Built in the late 1870s, Mickve Israel is a striking edifice - strikingly church-like, that is, being designed in the Gothic-style that was so in vogue at that height of Victorian-era construction. Its ark and its museum house two rather more traditional Jewish artifacts, Sifrei Torah that have long been the community's prized possessions and were probably a good 200 or 300 years old when they arrived in the 1730s. Inscribed on deerskin rather than parchment, the text of the scroll on display in the museum is big, bold and still eminently readable.
Opposite Mickve Israel, directly across one of the leafy squares that characterize downtown Savannah, lies one of the city's true claims to current fame - the Mercer house, where the killing at the heart of John Berendt's bestselling, true-life drama Midnight in the Garden of Good and Evil took place.
That tourists coming to view the scene of that crime, and the other hot-spots detailed in the book, still have plenty of traditional Savannah to see derives in part from the struggle over the nearby Davenport home.
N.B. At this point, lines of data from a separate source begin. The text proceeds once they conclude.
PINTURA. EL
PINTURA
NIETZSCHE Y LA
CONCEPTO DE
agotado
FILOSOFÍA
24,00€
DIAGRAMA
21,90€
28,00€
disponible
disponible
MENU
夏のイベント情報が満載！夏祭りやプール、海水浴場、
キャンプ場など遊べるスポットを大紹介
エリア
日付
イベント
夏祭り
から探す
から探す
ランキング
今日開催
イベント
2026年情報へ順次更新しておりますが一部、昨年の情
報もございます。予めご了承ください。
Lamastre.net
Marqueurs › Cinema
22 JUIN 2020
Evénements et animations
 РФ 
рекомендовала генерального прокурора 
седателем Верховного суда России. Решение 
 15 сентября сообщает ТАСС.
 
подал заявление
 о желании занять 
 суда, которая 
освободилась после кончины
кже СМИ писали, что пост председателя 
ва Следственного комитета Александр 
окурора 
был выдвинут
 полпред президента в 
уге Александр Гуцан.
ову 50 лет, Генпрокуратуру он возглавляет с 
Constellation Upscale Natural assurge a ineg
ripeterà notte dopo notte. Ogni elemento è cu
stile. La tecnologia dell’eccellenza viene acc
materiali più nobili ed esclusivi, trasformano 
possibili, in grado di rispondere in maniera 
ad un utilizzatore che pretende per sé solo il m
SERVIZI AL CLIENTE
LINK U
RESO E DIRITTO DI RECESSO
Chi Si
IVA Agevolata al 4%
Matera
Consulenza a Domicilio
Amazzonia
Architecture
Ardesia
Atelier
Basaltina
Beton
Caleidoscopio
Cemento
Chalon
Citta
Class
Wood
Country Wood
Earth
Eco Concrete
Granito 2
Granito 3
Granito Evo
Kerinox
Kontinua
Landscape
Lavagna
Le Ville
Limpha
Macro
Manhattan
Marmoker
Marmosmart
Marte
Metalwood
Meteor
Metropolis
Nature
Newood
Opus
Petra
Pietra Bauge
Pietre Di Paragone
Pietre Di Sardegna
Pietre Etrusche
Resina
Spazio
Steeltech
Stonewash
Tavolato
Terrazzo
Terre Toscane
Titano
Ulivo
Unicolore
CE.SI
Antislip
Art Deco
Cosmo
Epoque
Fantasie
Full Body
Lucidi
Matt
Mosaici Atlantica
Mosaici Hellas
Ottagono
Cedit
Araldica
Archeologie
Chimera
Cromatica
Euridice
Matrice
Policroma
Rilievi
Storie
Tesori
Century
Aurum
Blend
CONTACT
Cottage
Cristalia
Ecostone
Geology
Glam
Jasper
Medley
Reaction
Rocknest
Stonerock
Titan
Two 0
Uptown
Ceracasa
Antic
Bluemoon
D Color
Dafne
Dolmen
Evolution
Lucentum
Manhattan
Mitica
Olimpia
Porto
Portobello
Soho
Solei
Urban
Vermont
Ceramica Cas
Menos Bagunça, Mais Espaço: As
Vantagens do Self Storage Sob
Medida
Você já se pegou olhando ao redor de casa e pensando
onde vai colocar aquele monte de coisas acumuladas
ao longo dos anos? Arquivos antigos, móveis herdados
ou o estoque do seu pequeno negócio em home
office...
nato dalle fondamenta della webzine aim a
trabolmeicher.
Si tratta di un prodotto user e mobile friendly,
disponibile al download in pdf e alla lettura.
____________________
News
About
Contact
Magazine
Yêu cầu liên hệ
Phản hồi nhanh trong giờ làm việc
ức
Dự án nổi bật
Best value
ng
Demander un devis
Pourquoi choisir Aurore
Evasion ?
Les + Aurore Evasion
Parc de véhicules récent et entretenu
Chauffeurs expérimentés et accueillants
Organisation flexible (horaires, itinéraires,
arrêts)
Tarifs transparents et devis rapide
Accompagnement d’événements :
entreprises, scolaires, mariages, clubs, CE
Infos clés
A fine example of 1820s construction, it was to have been knocked down half-a-century ago, and many more like it would doubtless have followed, by developers who wanted to use its distinctive Savannah brick in homes being constructed away from the city center. The plantation where the bricks were made had stopped production.
But a group of seven local women - Mrs. Emma Adler among them - got together to halt the project, raised $22,500 to buy the Davenport house and, says Stemer, "ensured the preservation of historic Savannah."
The B.H. Levy building is still standing, too, though it's no longer the department store founded by local Jews of German origin. Still, it is also a historic landmark, of sorts - the scene of the 1960s lunch-counter disputes, when local black women angrily protested the ban on their eating there. Stemer, who recalls that he himself went to a "lilywhite school" that no blacks could attend, explains that while blacks were allowed to shop at the store, they couldn't use the fitting rooms to try on clothes before they bought them, and they couldn't eat at the store's lunch counter. That all changed after the protests - a milestone, he says, on the path to integration.
Further off the beaten track, Stemer points out a narrow tree-lined alley where, he says, Savannah gentlemen would attempt to resolve issues of honor with the most dramatic finality. The duelists, he says, were basically "laughed into obsolescence" by the rest of the townsfolk in the early to mid 1870s.
The last known dueling fatality? An unfortunate, the nature of whose dispute has long since been forgotten, by the name of Ludlow Cohen.